Para evitar estar todo el día pegados a la tecnología, podemos crear nuevas costumbres y rutinas en la familia. Por ejemplo, decretar las horas del desayuno, comida y cena como horario libre de pantallas. Podemos aprovechar estos momentos todos juntos para hablar sobre nuestros temas de interés, charlar sobre la familia, contar anécdotas, planificar salidas todos juntos, etc.

  • Actividades en familia

Dentro de estas nuevas rutinas podemos programar actividades diarias en familia, cada día de la familia una diferente: pintar juntos, cocinar, leer un libro, pasear, jugar a un juego de mesa, practicar algún deporte, realizar un experimento, etc.

Cualquier niño prefiere a sus padres antes que a la tecnología.

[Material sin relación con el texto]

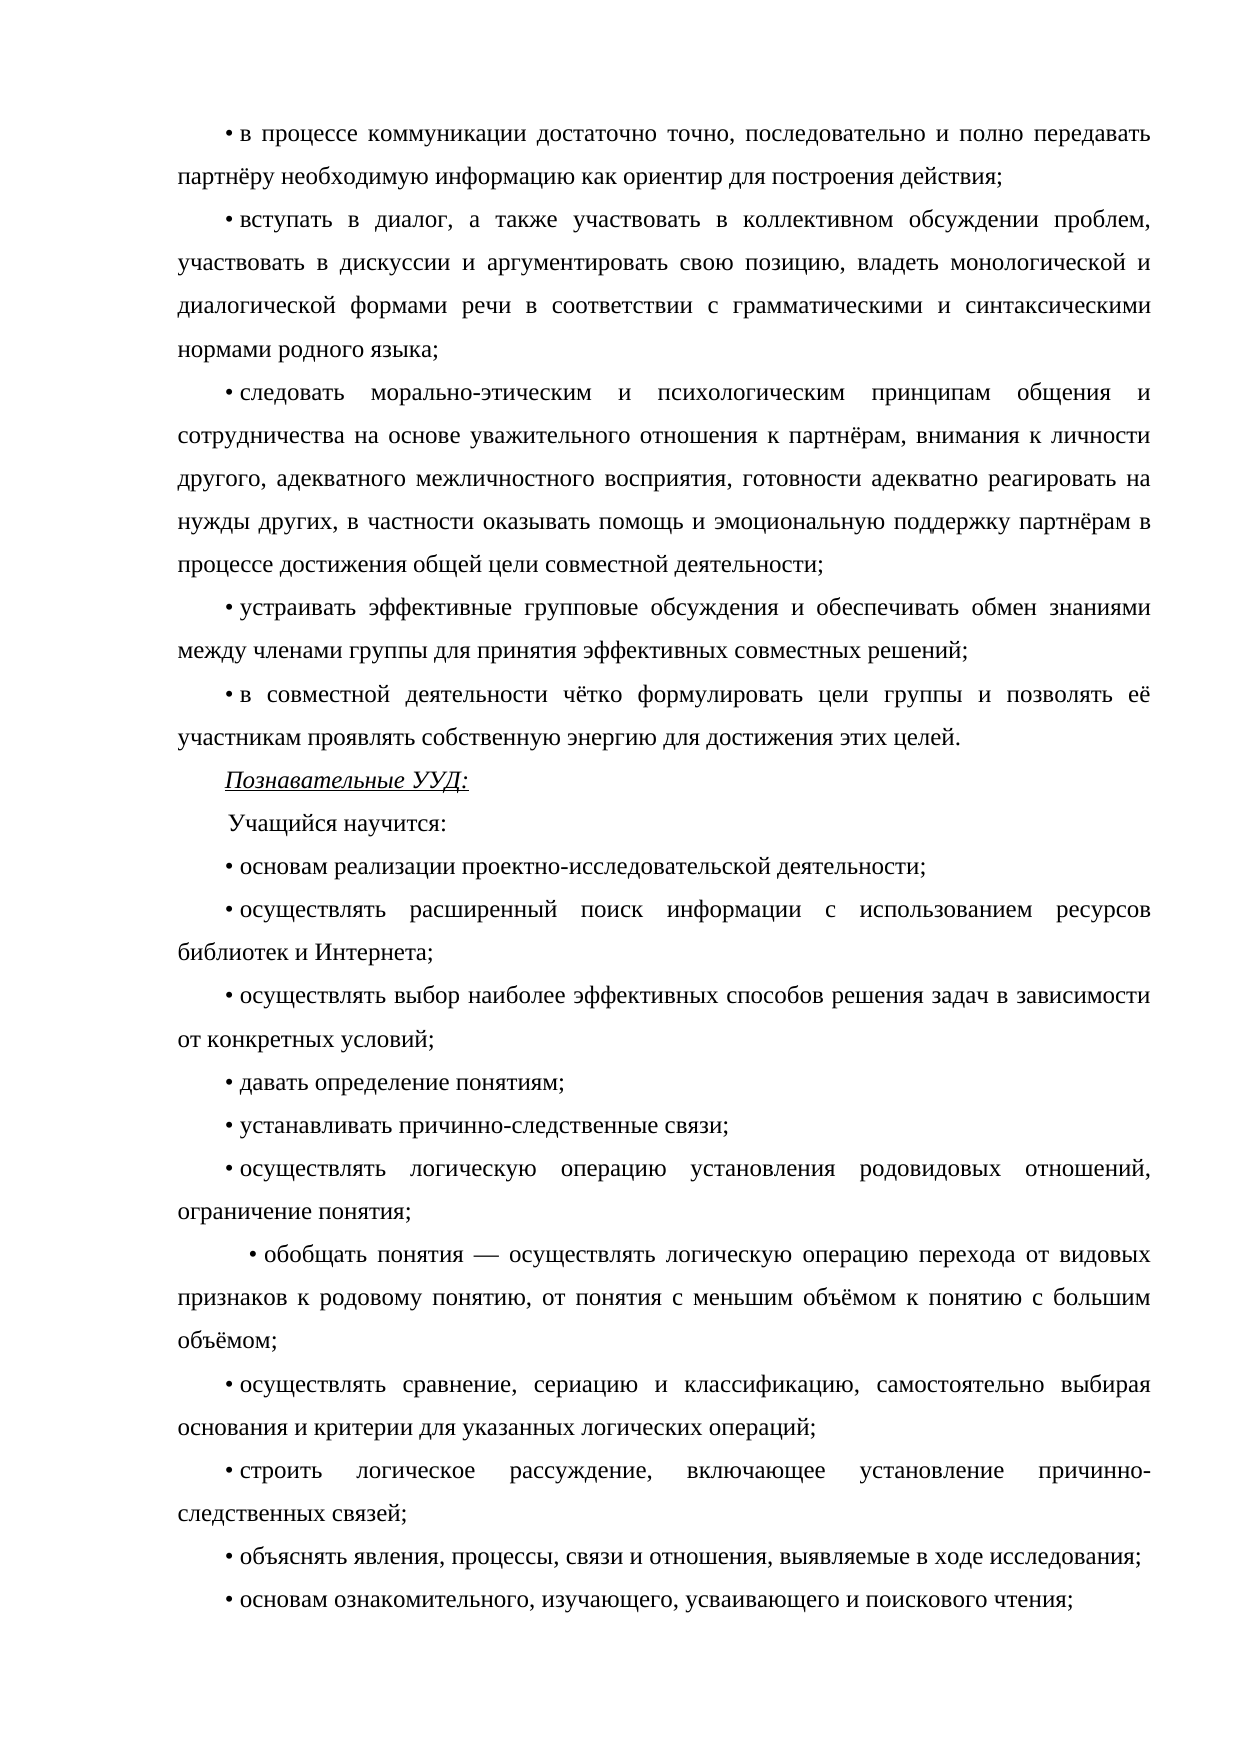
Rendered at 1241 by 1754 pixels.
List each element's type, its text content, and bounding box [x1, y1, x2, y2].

text • в совместной деятельности чётко формулировать цели группы и позволять её участникам проявлять собственную энергию для достижения этих целей. [177, 679, 1152, 751]
text • осуществлять логическую операцию установления родовидовых отношений, ограничение понятия; [177, 1153, 1152, 1225]
text • давать определение понятиям; [177, 1067, 1152, 1096]
text • вступать в диалог, а также участвовать в коллективном обсуждении проблем, участвовать в дискуссии и аргументировать свою позицию, владеть монологической и диалогической формами речи в соответствии с грамматическими и синтаксическими нормами родного языка; [177, 204, 1152, 362]
text Учащийся научится: [177, 808, 1152, 837]
text • устраивать эффективные групповые обсуждения и обеспечивать обмен знаниями между членами группы для принятия эффективных совместных решений; [177, 592, 1152, 664]
text • объяснять явления, процессы, связи и отношения, выявляемые в ходе исследования; [177, 1541, 1152, 1570]
text • строить логическое рассуждение, включающее установление причинно-следственных связей; [177, 1455, 1152, 1527]
text • следовать морально-этическим и психологическим принципам общения и сотрудничества на основе уважительного отношения к партнёрам, внимания к личности другого, адекватного межличностного восприятия, готовности адекватно реагировать на нужды других, в частности оказывать помощь и эмоциональную поддержку партнёрам в процессе достижения общей цели совместной деятельности; [177, 377, 1152, 578]
text • основам реализации проектно-исследовательской деятельности; [177, 851, 1152, 880]
text • основам ознакомительного, изучающего, усваивающего и поискового чтения; [177, 1584, 1152, 1613]
text • осуществлять расширенный поиск информации с использованием ресурсов библиотек и Интернета; [177, 894, 1152, 966]
text Познавательные УУД: [177, 765, 1152, 794]
text • осуществлять сравнение, сериацию и классификацию, самостоятельно выбирая основания и критерии для указанных логических операций; [177, 1369, 1152, 1441]
text • обобщать понятия — осуществлять логическую операцию перехода от видовых признаков к родовому понятию, от понятия с меньшим объёмом к понятию с большим объёмом; [177, 1239, 1152, 1354]
text • устанавливать причинно-следственные связи; [177, 1110, 1152, 1139]
text • в процессе коммуникации достаточно точно, последовательно и полно передавать партнёру необходимую информацию как ориентир для построения действия; [177, 118, 1152, 190]
text • осуществлять выбор наиболее эффективных способов решения задач в зависимости от конкретных условий; [177, 981, 1152, 1052]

Si le propones hacer alguna actividad conjunta o jugar a algo que le guste, será más fácil que dejen a un lado las pantallas. Recuerda que la atención plena de los padres es el mayor estímulo y la mayor ilusión para un niño.

  • Conectar con la naturaleza

Al pasar meses encerrados en casa, hemos perdido la conexión con la naturaleza que tanto necesita el ser humano. Volved a salir a pasear por el campo, id a un parque a caminar, disfrutad de un día de playa, montad juntos en bicicleta.

Buscad vuestro momento diario de conexión con la naturaleza en los que podáis compartir juntos estos momentos de relajación alejados de las pantallas.